There would be a error:
Traceback (most recent call last):
File "/home/amax/anaconda3/envs/Yang/lib/python3.6/runpy.py", line 193, in _run_module_as_main
"__main__", mod_spec)
File "/home/amax/anaconda3/envs/Yang/lib/python3.6/runpy.py", line 85, in _run_code
exec(code, run_globals)
File "/home/amax/anaconda3/envs/Yang/lib/python3.6/site-packages/torch/distributed/launch.py", line 238, in
main()
File "/home/amax/anaconda3/envs/Yang/lib/python3.6/site-packages/torch/distributed/launch.py", line 234, in main
cmd=process.args)
subprocess.CalledProcessError: Command '['/home/amax/anaconda3/envs/Yang/bin/python', '-u', 'train_net.py', '--local_rank=0', '--config-file', '/home/amax/yang/maskrcnn-benchmark/configs/cityscapes/e2e_mask_rcnn_R_50_FPN_1x_cocostyle.yaml']' returned non-zero exit status 1.
Could anyone tell me what happend?
Can you try running without -m torch.distributed.launch --nproc_per_node=2 to get a more meaningful error message?
I try it again and find that when I add new fc layer in model the error will occur:
def __init__(self, cfg):
super(GeneralizedRCNN, self).__init__()
self.backbone = build_backbone(cfg)
self.rpn = build_rpn(cfg, self.backbone.out_channels)
self.roi_heads = build_roi_heads(cfg, self.backbone.out_channels)
self.fc1 = nn.Linear(256, 16)
The error will not occur when the code is like this:
def __init__(self, cfg):
super(GeneralizedRCNN, self).__init__()
self.backbone = build_backbone(cfg)
self.rpn = build_rpn(cfg, self.backbone.out_channels)
self.roi_heads = build_roi_heads(cfg, self.backbone.out_channels)
I feel very strange about it.

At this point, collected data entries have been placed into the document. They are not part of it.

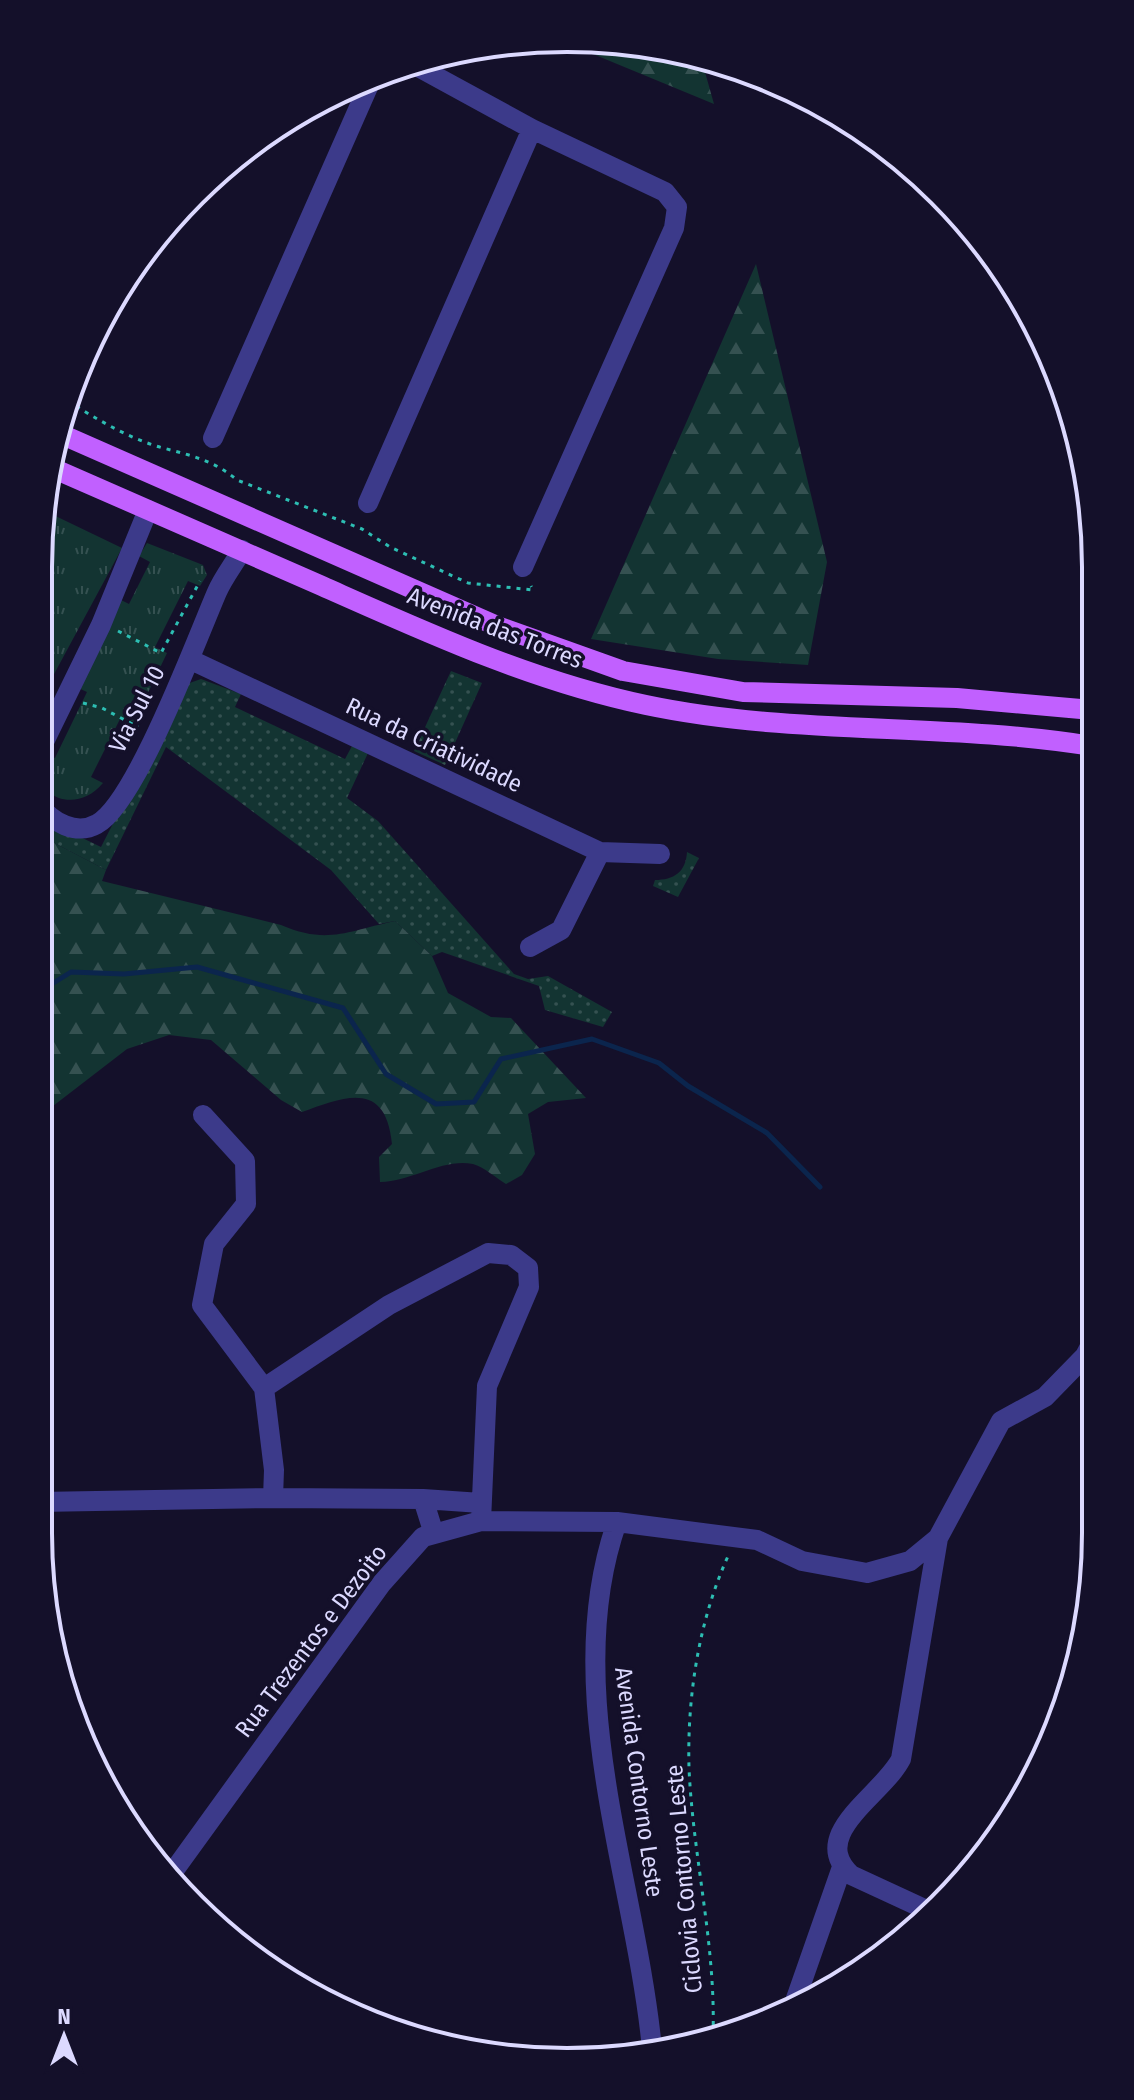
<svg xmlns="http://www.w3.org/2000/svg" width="1134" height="2100" viewBox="0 0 1134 2100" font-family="'Fira Sans Condensed',sans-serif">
  <defs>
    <pattern id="grass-dots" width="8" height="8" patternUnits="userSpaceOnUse" patternTransform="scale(2)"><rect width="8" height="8" fill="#133432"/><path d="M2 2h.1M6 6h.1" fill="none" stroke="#355151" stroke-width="1.8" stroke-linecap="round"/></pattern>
    <pattern id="forest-firs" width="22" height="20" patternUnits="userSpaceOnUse" patternTransform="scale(2)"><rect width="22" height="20" fill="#133432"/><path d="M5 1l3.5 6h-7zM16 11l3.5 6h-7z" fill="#355151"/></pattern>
    <pattern id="park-tufts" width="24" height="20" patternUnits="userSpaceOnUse" patternTransform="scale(2)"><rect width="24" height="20" fill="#133432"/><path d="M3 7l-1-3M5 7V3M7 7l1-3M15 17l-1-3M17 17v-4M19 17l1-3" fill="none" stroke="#355151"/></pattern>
  </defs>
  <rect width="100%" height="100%" fill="#14102a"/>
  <path fill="url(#grass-dots)" d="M451,671L482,683L445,765L414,751Z
    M201,679L241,694L235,707L345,759L352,746L368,753L347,798L378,821L514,974L528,979L548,976L612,1012L603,1027L545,1010L539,986L442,952L432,956L395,921L379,924L331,870L166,747L106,870L39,835V817L101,847L184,685Z
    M687,852L699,858L678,897L653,886L655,880C674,880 686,872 687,852Z"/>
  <path fill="url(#forest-firs)" d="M559,40L636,42L701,58L714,104Z
    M756,264L827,562L808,665L718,659L591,639Z
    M39,835L106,870L102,881L281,925C327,945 348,931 395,921L432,956L448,993L491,1017L511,1018L586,1098L548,1102L528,1114L535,1154L522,1175L506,1184C496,1178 484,1167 473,1164C443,1158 413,1181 380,1182L379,1157L392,1144C386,1080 345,1096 302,1112L281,1100L211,1040L169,1035L127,1049L53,1106L47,1117L38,1120Z"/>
  <path fill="url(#park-tufts)" d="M43,510L122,548L39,702V533Z
    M147,543L203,565L207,575L200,586L188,581L155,647L167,653L134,722L121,717L91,777L103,783C74,818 26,794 42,752L55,758L87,692L74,686L117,598L129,604L150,562L139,556Z"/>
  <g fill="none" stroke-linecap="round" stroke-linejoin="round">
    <path stroke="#0b254d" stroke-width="5" d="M39,992L71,972L124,974L197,967L343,1008L386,1074L436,1104L474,1102L501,1059L592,1039L659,1063L688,1086L767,1133L820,1187"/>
    <path stroke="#2dbeb3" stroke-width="3" stroke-dasharray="4 6" stroke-linecap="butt" d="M68,401C96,419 130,439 163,448C190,455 215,461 237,480L362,529L390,547L468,583L533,590L531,586
      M118,631L161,653L200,581
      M83,703L102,708L138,727
      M713,2035C716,1945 693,1858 689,1768C687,1696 699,1619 729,1554"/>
    <path stroke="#3c3a8a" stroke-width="20" d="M411,63L532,129L665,192L677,207L674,228L523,567
      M213,438L372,78
      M368,503L532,129
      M191,660L600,852L660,854
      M39,752L101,625L148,510
      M39,805C52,822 76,836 97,824C136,803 197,638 217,592C223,578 234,564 242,550
      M530,947L561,930L600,852
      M203,1115L245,1161L246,1204L214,1244L202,1305L264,1388L274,1470L273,1498L423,1499L434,1534
      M264,1388L389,1305L488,1253L511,1255L528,1268L529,1287L487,1386L481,1521
      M423,1499L481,1503
      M38,1502L273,1498
      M617,1522C558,1689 636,1880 652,2049
      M170,1876L382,1583L423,1537L481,1521L617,1522L757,1540L802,1561L867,1573L910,1561L938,1538L1001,1421L1045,1397L1085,1356L1094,1339
      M931,1912L851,1875C807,1834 882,1796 901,1759L938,1538
      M793,2007L842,1867"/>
    <path stroke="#c160ff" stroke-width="20" d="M56,432L497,626L623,671L743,692L957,698L1092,710
      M50,467C141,507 232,546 322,586C428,633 532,681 646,705C793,736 945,722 1092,746"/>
  </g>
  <g text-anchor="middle" stroke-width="7" stroke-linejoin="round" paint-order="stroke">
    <g font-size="24" fill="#dcd9ff" stroke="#14102a">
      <text transform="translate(495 628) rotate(21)" y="8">Avenida das Torres</text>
      <text transform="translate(137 709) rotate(-63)" y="8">Via Sul 10</text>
      <text transform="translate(434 745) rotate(25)" y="8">Rua da Criatividade</text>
      <text transform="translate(311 1641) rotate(-53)" y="8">Rua Trezentos e Dezoito</text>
      <text transform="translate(639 1782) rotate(82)" y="8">Avenida Contorno Leste</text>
      <text transform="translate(684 1879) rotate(-95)" y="8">Ciclovia Contorno Leste</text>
    </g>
  </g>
  <path d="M0 0H1134V2100H0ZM567 52H567A515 515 0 0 1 1082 567V1533A515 515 0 0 1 567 2048H567A515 515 0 0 1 52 1533V567A515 515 0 0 1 567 52Z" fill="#14102a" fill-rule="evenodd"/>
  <path fill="none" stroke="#dcd9ff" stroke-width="4" d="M567 52H567A515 515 0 0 1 1082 567V1533A515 515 0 0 1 567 2048H567A515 515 0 0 1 52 1533V567A515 515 0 0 1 567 52Z"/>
  <g transform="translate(64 2036)" stroke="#14102a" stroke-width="6" paint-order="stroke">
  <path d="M0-6L14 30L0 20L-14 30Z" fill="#dcd9ff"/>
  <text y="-12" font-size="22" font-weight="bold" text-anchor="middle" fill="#dcd9ff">N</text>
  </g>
</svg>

Why I can not add new linear layer in the model? And when I add new linear layer there will be some strange numbers like this:

Only when I use two GPUs to train and add new linear layers will the error occur. When I use one GPU for training the error will not occur. When I do not add new linear layers the erroe will also not occur.
Looks like this problem is as same as https://github.com/facebookresearch/maskrcnn-benchmark/issues/318 and https://github.com/pytorch/pytorch/issues/13273
If you add the new layer and without using it, this layer will not get any gradient during backpropagation. The single-gpu version of PyTorch supports it. However, the distributed version does not now.
Thank you for your reply! @chengyangfu
I will try it again.
Thanks @chengyangfu for finding the reason!
@2678918253 I'm closing this issue, but let us know if you have further problems
Most helpful comment
Looks like this problem is as same as https://github.com/facebookresearch/maskrcnn-benchmark/issues/318 and https://github.com/pytorch/pytorch/issues/13273
If you add the new layer and without using it, this layer will not get any gradient during backpropagation. The single-gpu version of PyTorch supports it. However, the distributed version does not now.